Kısa görev A:
Okuma parçasında "Öyleden sonra da" ifadesiyle başlayıp "börekleri de enfesti." ifadesiyle biten kısmın tamamını hiçbir değişiklik yapmadan yazın.
Kısa görev B:
Kayıtlardan, "pose: elev=63.6 azim=238.5" ifadesini içeren satırdan "Dot at: (297, 219)" ifadesini içeren satıra kadar olan her şeyi, bu iki satır da dahil olmak üzere, aynen çıkarın.

Okuma parçası:
::::

Toplam Sayfa Görüntüleme Sayısı

24 Nisan 2013 Çarşamba

Bir hafta sonu (Nisan 2013)

Hafta sonu kızım geldi. Yeni eve geçiyor. Gel bizim evden de istediğini al demiştim. Hemde arkadaşı için bana tablo yaptırmıştı. Yapmazsan evdekini alırım diyede tehdit etmişti.(şaka). Cuma akşamı beklemiyeyim diye saat 21 e bilet almış ama yine rötarla 23 de binebilmiş. Gece iki de babası ve kardeşi ikisi bir almaya gittiler.
 Ertesi gün kahvaltıya götürelim dedik. Eşim Sarıalan yaylasında bir yer duymuş oraya götüreyim sizi dedi. olur dedik. Bolunun dağlarını çıktık tepeden aştık arkasına geçtik. Kimimizin başı ağrıdı kimimizin midesi bulandı.. yükseklik farkından. Geldiğimiz yerde de arabadan inemedik. Arabanın etrafını 3 köpek sardı. Eşimde köpekten korkar. Kapıya çıkanda yok ıssız bir yer. Döndük geri. Aynı yolları çık, in . Bildiğimiz bir yere geldik. Şansımıza orada da çalışan biri kaza yaptığı için çeşit çok değilmiş. bin kere özür dilediler. Ama yediğimiz tereyağı, balların peynirlerin tadı damağımızda kaldı.Reçelleri de kendileri yapmışlar. Böreksiz kızartmasız tam bir kahvaltı yaptık.
 Öyleden sonra da benim resim kursunun günü vardı. Para verilecek, bir daha ki gün tespit edilecek vs derken gitmek zorunda hissettim kendimi. Kızıma hemen gelirim dedim. Gittim. Şenol hanım bir hazırlık yapmış görülmeye değer. Kabak salatasının üstüne resim yapmış! Biberden güneş, havuçtan balık, ceviz ve çörek otundan kumsal, nane yaprağından ağaç yapmış. Çok güzel olmuş.
                                                    Biberli ve tahinli börekleri de enfesti.
                                    Etimekli tatlısı ve çukulata kaplı kurabiyesi de çok hafifti.
                                         Eli çok güzel Şenol hanımın her yaptığı lezzetli oluyor.
                                               Bir daha ki gün bende bakalım ben ne yapacağım...
Kızım telefon etti arkadaşlardan mamalardan zor ayrıldım. Evden bir sürü ıvır zıvır ayırmış kullanmıyorsun at dedi. Atmaya kıyamadıklarım dursun dediğim şeyler. Otoriter davrandı. O ara kapıcı geldi geridönüşüm kutusuna atılacakları ayrı veriyoruz. Aman dedim içine bak işe yarayacakları al kullan  kız atıyo kullanılabilir dedim. Olur bakarım dedi. İçim azcık ferahladı.

::::

Alıştırma verileri:
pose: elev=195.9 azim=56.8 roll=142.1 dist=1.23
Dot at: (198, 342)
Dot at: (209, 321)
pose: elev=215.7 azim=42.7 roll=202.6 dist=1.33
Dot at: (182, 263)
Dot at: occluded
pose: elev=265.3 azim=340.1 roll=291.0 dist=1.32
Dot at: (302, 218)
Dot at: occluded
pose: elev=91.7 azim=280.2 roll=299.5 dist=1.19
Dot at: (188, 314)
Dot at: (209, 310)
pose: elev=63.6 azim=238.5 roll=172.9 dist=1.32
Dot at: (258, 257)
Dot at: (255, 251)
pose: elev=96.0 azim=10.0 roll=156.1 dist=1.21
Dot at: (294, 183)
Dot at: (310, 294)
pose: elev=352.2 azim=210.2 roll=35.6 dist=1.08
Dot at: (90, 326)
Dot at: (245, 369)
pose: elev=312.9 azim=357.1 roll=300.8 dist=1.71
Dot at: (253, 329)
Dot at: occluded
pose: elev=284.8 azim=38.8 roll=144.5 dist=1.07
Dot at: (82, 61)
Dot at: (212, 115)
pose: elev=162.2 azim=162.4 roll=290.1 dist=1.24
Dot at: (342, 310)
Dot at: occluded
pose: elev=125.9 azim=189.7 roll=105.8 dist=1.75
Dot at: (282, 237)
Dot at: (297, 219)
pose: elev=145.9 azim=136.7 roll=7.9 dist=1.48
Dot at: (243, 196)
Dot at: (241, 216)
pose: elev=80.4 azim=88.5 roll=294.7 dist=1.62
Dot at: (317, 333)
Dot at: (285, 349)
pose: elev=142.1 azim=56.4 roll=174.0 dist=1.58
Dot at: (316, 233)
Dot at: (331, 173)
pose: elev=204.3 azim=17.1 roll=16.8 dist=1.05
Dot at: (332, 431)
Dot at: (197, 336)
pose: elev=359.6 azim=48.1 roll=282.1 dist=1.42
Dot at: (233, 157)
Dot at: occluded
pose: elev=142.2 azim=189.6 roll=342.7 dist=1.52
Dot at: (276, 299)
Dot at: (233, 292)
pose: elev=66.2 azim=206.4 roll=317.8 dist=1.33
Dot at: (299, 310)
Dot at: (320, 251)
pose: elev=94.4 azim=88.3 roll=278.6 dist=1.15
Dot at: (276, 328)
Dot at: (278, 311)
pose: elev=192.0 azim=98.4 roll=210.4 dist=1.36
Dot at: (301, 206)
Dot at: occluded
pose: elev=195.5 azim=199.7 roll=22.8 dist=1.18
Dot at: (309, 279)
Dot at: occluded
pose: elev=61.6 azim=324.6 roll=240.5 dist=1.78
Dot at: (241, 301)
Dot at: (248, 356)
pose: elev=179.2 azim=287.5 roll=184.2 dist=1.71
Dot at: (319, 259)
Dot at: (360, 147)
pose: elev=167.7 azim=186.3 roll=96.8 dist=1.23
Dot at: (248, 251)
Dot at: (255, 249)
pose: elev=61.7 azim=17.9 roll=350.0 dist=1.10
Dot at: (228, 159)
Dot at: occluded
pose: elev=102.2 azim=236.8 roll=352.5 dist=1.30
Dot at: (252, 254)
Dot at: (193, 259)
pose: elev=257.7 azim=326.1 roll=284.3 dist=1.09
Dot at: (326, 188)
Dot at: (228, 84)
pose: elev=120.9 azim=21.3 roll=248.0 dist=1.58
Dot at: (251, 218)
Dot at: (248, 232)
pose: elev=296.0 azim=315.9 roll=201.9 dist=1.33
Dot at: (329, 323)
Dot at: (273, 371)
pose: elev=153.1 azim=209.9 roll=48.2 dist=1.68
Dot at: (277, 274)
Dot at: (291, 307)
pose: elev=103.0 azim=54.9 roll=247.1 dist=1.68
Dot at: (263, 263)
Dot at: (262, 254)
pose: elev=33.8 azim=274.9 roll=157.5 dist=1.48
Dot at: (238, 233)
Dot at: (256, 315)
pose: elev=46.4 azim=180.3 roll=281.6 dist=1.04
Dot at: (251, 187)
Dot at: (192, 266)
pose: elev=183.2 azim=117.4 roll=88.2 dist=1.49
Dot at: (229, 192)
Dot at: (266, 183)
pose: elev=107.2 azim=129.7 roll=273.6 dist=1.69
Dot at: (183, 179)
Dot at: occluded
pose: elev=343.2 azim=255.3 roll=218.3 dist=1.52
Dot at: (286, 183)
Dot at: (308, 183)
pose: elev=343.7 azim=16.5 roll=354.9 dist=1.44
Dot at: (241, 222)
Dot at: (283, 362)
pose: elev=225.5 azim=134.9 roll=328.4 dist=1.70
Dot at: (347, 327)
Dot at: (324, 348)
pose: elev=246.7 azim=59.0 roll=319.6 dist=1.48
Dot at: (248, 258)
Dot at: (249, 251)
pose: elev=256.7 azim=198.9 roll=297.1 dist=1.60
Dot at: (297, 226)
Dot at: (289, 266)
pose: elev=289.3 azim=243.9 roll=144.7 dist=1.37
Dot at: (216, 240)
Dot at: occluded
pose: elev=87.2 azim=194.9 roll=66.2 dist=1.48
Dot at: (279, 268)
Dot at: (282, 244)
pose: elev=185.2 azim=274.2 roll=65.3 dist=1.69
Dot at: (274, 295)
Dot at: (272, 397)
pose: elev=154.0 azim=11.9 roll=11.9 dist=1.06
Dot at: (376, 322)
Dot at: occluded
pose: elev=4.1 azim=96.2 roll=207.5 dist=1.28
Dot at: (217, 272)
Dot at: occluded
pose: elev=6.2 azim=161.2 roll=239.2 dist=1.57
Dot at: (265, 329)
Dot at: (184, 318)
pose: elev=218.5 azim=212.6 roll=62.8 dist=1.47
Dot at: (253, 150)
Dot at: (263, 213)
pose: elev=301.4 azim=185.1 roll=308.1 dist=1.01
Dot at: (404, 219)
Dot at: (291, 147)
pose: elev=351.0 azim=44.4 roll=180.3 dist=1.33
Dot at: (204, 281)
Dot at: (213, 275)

::::

Tam çıktı A:
Öyleden sonra da benim resim kursunun günü vardı. Para verilecek, bir daha ki gün tespit edilecek vs derken gitmek zorunda hissettim kendimi. Kızıma hemen gelirim dedim. Gittim. Şenol hanım bir hazırlık yapmış görülmeye değer. Kabak salatasının üstüne resim yapmış! Biberden güneş, havuçtan balık, ceviz ve çörek otundan kumsal, nane yaprağından ağaç yapmış. Çok güzel olmuş.
                                                    Biberli ve tahinli börekleri de enfesti.

Tam çıktı B:
pose: elev=63.6 azim=238.5 roll=172.9 dist=1.32
Dot at: (258, 257)
Dot at: (255, 251)
pose: elev=96.0 azim=10.0 roll=156.1 dist=1.21
Dot at: (294, 183)
Dot at: (310, 294)
pose: elev=352.2 azim=210.2 roll=35.6 dist=1.08
Dot at: (90, 326)
Dot at: (245, 369)
pose: elev=312.9 azim=357.1 roll=300.8 dist=1.71
Dot at: (253, 329)
Dot at: occluded
pose: elev=284.8 azim=38.8 roll=144.5 dist=1.07
Dot at: (82, 61)
Dot at: (212, 115)
pose: elev=162.2 azim=162.4 roll=290.1 dist=1.24
Dot at: (342, 310)
Dot at: occluded
pose: elev=125.9 azim=189.7 roll=105.8 dist=1.75
Dot at: (282, 237)
Dot at: (297, 219)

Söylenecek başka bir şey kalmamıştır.